Qwen3-ASR-1.7B-Swift

Special-case redistribution. Use this repo only when you need swift-transformers compatibility (a tokenizer.json on disk), e.g. as a Yooz Engine STT backend. Python / mlx-audio users can load the upstream mlx-community/Qwen3-ASR-1.7B-8bit directly. Part of the Yooz Working Models collection of task-specific Yooz artifacts.

A Swift-friendly redistribution of mlx-community/Qwen3-ASR-1.7B-8bit for use with swift-transformers and Yooz Engine.

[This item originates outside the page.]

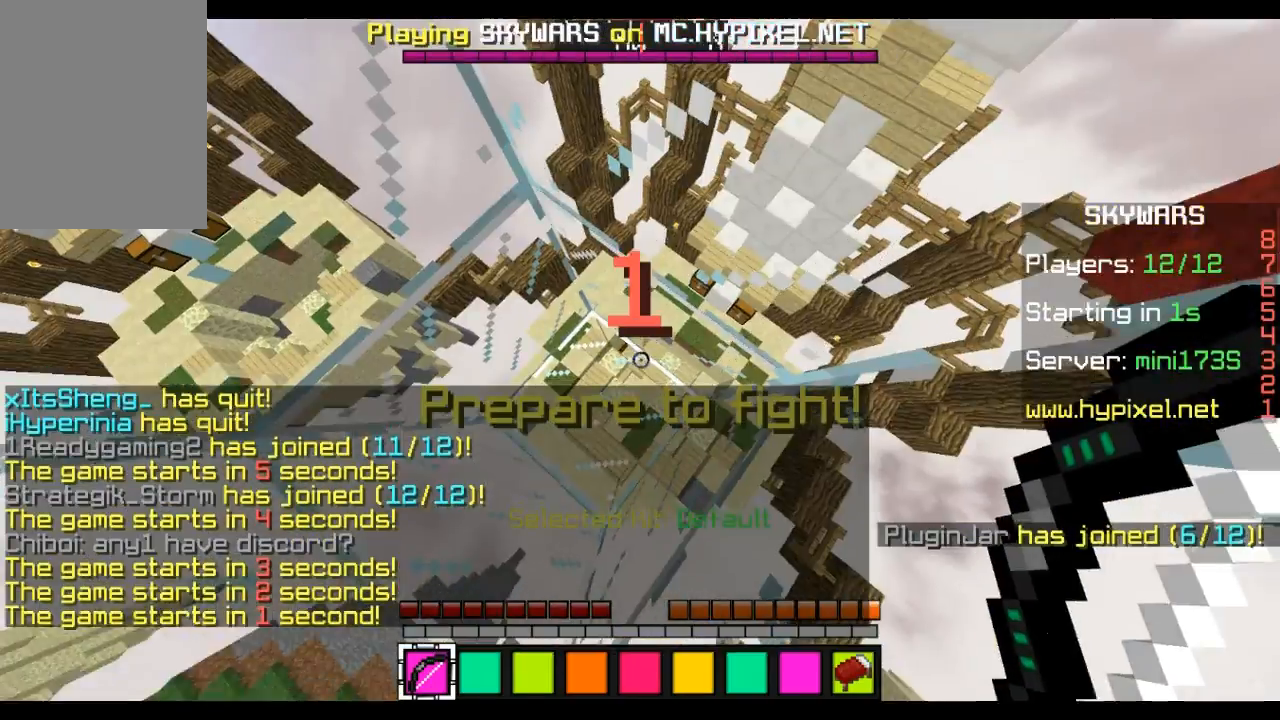
{"keys": ["a"], "mouse": [], "events": [[345, "a", "down"]]}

The canonical mlx-community/Qwen3-ASR-1.7B-8bit checkpoint ships vocab.json + merges.txt + tokenizer_config.json but no tokenizer.json. swift-transformers's AutoTokenizer.from(modelFolder:) requires tokenizer.json to be present on disk. This repo is the same checkpoint with tokenizer.json regenerated next to the existing artifacts so Swift consumers get a one-line load.

Lineage

Qwen/Qwen3-ASR-1.7B          (upstream, FP16)
        |
        v
mlx-community/Qwen3-ASR-1.7B-8bit   (mlx-audio 0.3.1 quantization)
        |
        v  + tokenizer.json regenerated from vocab.json + merges.txt
YoozLabs/Qwen3-ASR-1.7B-Swift      (this repo)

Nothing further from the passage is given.